===== Supplied data

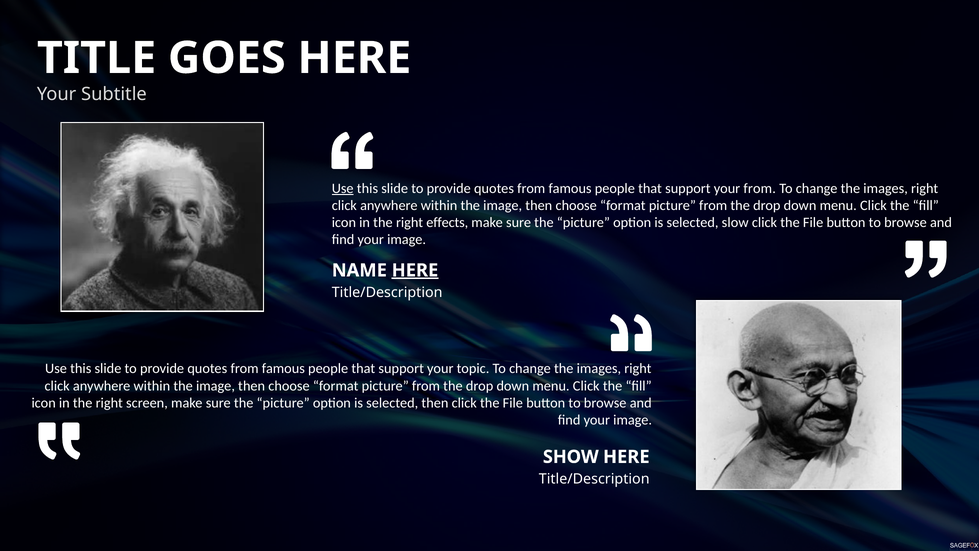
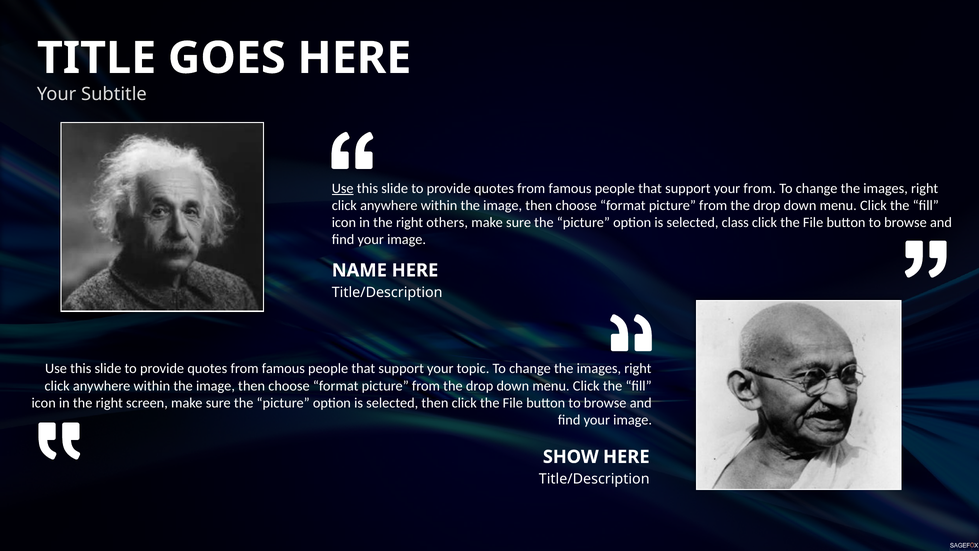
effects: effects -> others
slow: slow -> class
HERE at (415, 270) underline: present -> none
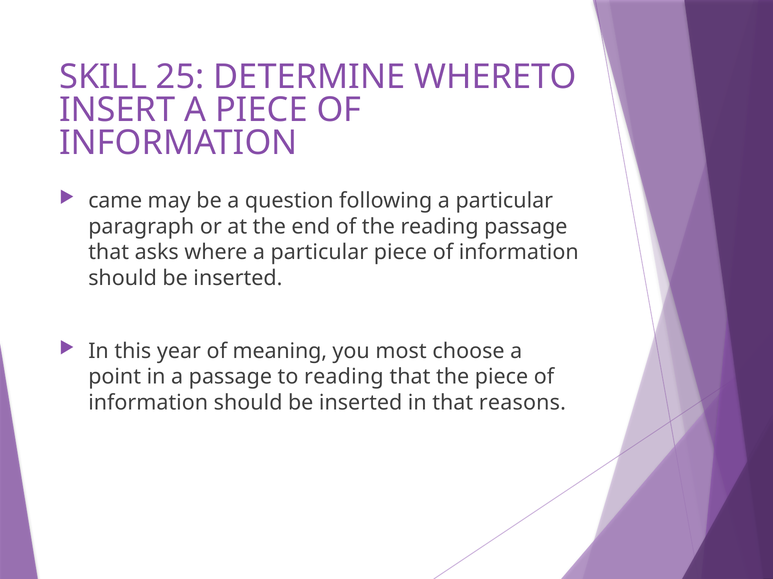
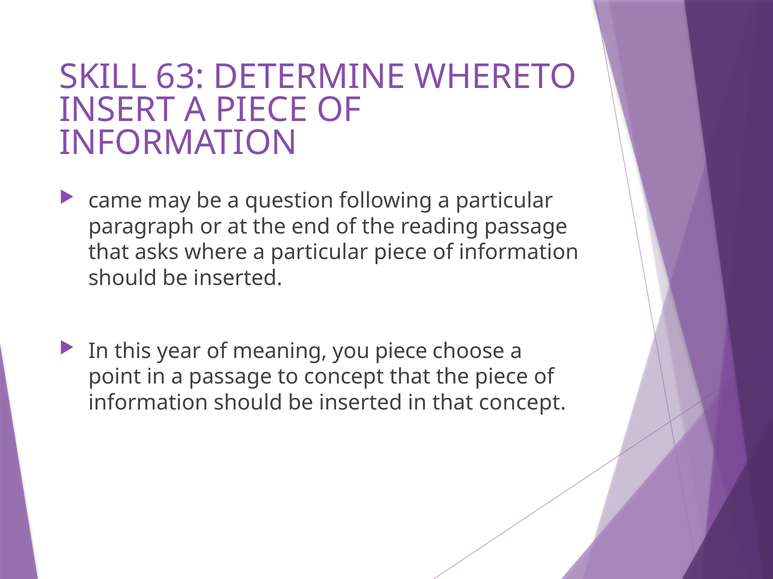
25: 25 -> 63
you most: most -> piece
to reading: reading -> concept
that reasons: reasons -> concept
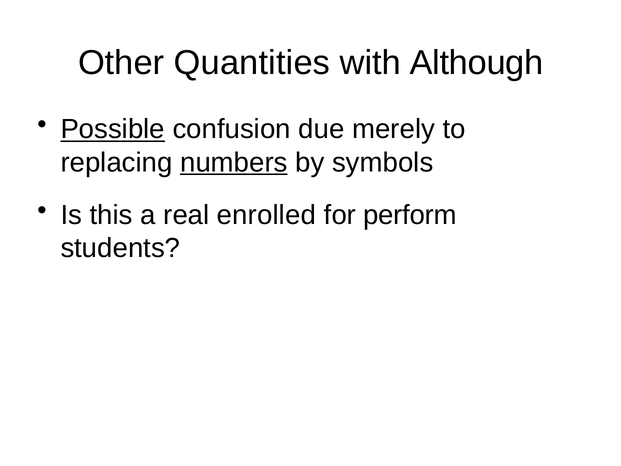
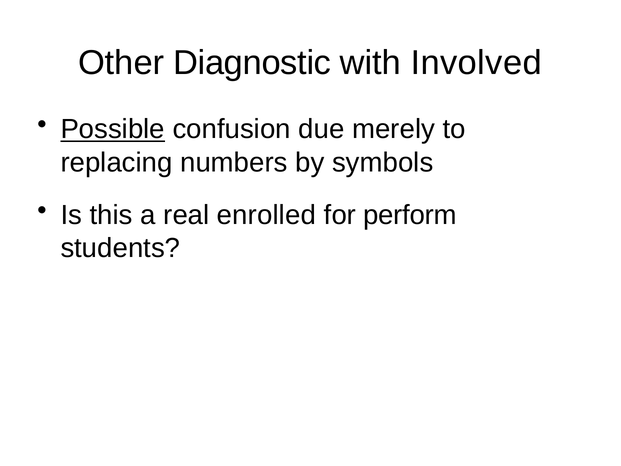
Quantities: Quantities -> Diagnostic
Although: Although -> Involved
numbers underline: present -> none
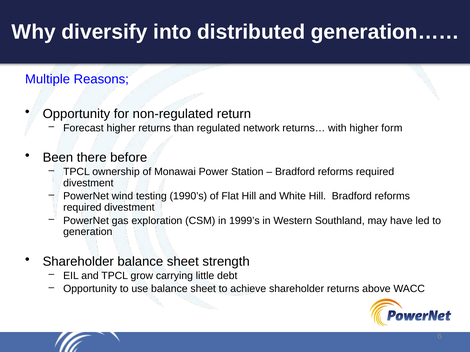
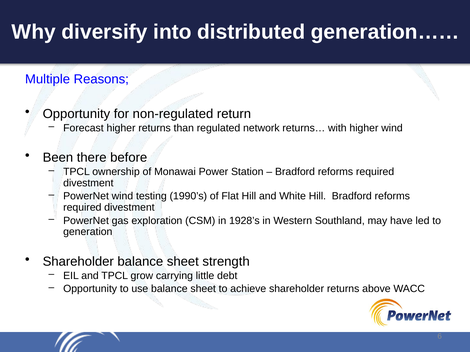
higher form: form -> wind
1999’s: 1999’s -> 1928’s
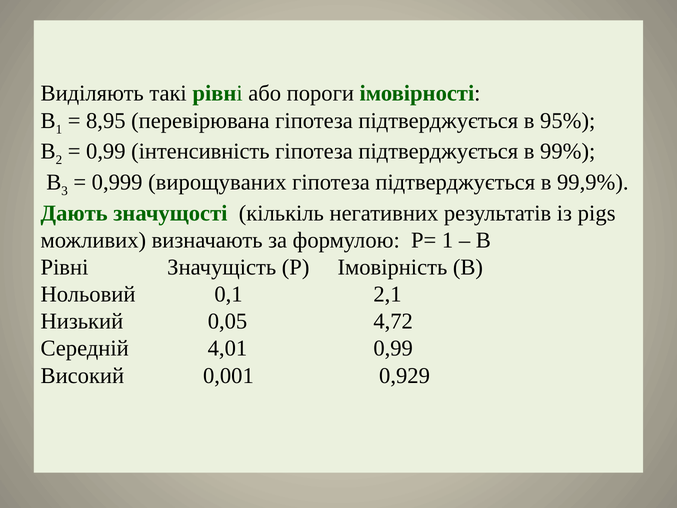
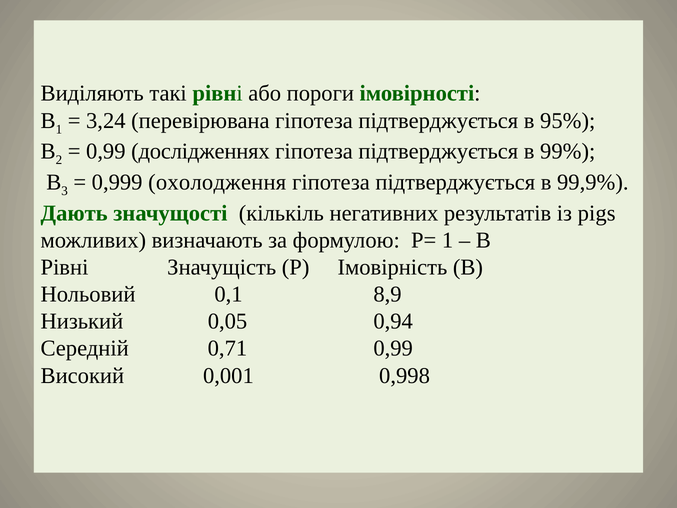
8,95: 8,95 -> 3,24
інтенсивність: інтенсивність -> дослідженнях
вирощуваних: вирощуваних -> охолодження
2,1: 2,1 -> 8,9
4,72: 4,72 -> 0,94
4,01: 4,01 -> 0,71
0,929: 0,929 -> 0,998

==========

** Instructions to follow **
Copy out every line listing a difference in the records above, word for word and in order, leaving out the pictures.

** Reply **
effects: effects -> others
slow: slow -> class
HERE at (415, 270) underline: present -> none
25: 25 -> 63
you most: most -> piece
to reading: reading -> concept
that reasons: reasons -> concept
Quantities: Quantities -> Diagnostic
Although: Although -> Involved
numbers underline: present -> none
higher form: form -> wind
1999’s: 1999’s -> 1928’s
8,95: 8,95 -> 3,24
інтенсивність: інтенсивність -> дослідженнях
вирощуваних: вирощуваних -> охолодження
2,1: 2,1 -> 8,9
4,72: 4,72 -> 0,94
4,01: 4,01 -> 0,71
0,929: 0,929 -> 0,998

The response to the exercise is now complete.